What lines in the records below hold the string "input"? Please show them.

BEGIN Supplied information

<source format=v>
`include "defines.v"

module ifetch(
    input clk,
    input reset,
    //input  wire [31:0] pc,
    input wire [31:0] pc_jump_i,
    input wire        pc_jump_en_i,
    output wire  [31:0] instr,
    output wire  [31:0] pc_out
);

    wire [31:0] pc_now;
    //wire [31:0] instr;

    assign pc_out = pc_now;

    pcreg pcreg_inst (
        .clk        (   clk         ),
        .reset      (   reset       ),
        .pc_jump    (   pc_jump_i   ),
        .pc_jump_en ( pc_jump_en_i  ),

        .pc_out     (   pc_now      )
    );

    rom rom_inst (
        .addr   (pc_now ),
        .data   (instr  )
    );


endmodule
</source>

END Supplied information
BEGIN Supplied information

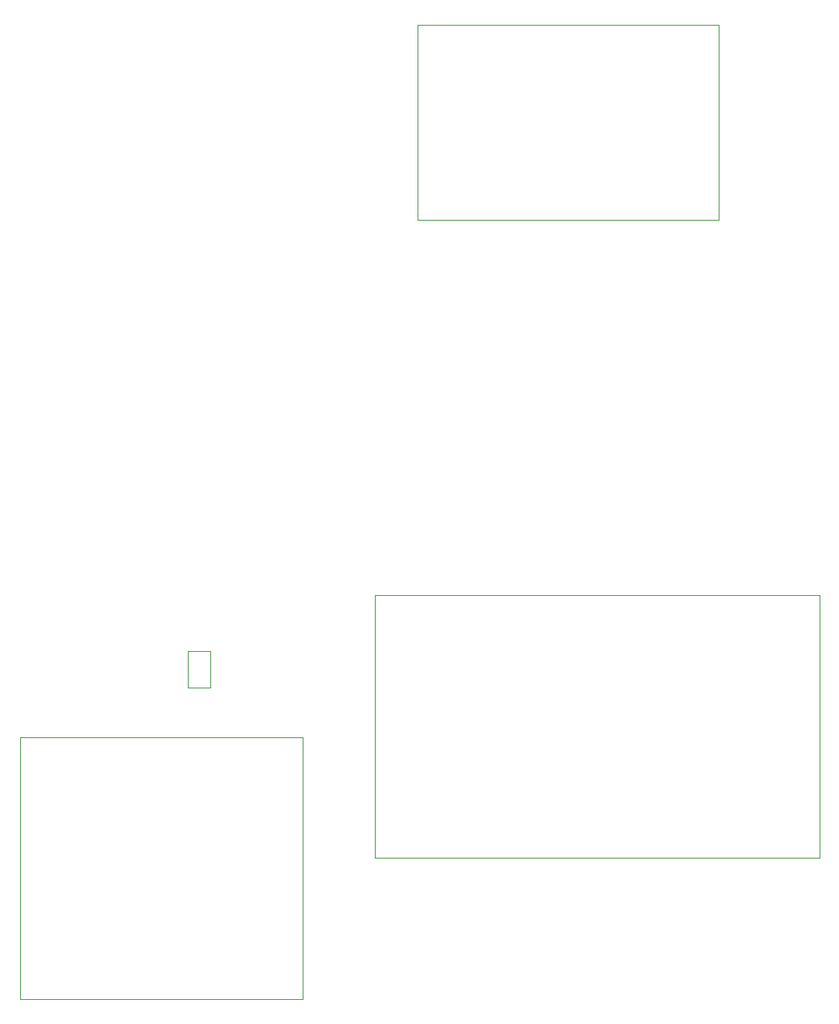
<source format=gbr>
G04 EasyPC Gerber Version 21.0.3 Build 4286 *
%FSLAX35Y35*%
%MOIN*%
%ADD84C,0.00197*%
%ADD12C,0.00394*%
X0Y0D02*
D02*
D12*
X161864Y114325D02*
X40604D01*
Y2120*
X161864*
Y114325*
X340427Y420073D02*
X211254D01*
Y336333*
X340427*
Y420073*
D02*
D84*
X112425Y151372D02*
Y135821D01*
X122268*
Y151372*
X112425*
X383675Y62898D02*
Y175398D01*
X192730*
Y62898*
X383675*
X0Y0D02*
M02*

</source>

END Supplied information

Written solution:
    input clk,
    input reset,
    //input  wire [31:0] pc,
    input wire [31:0] pc_jump_i,
    input wire        pc_jump_en_i,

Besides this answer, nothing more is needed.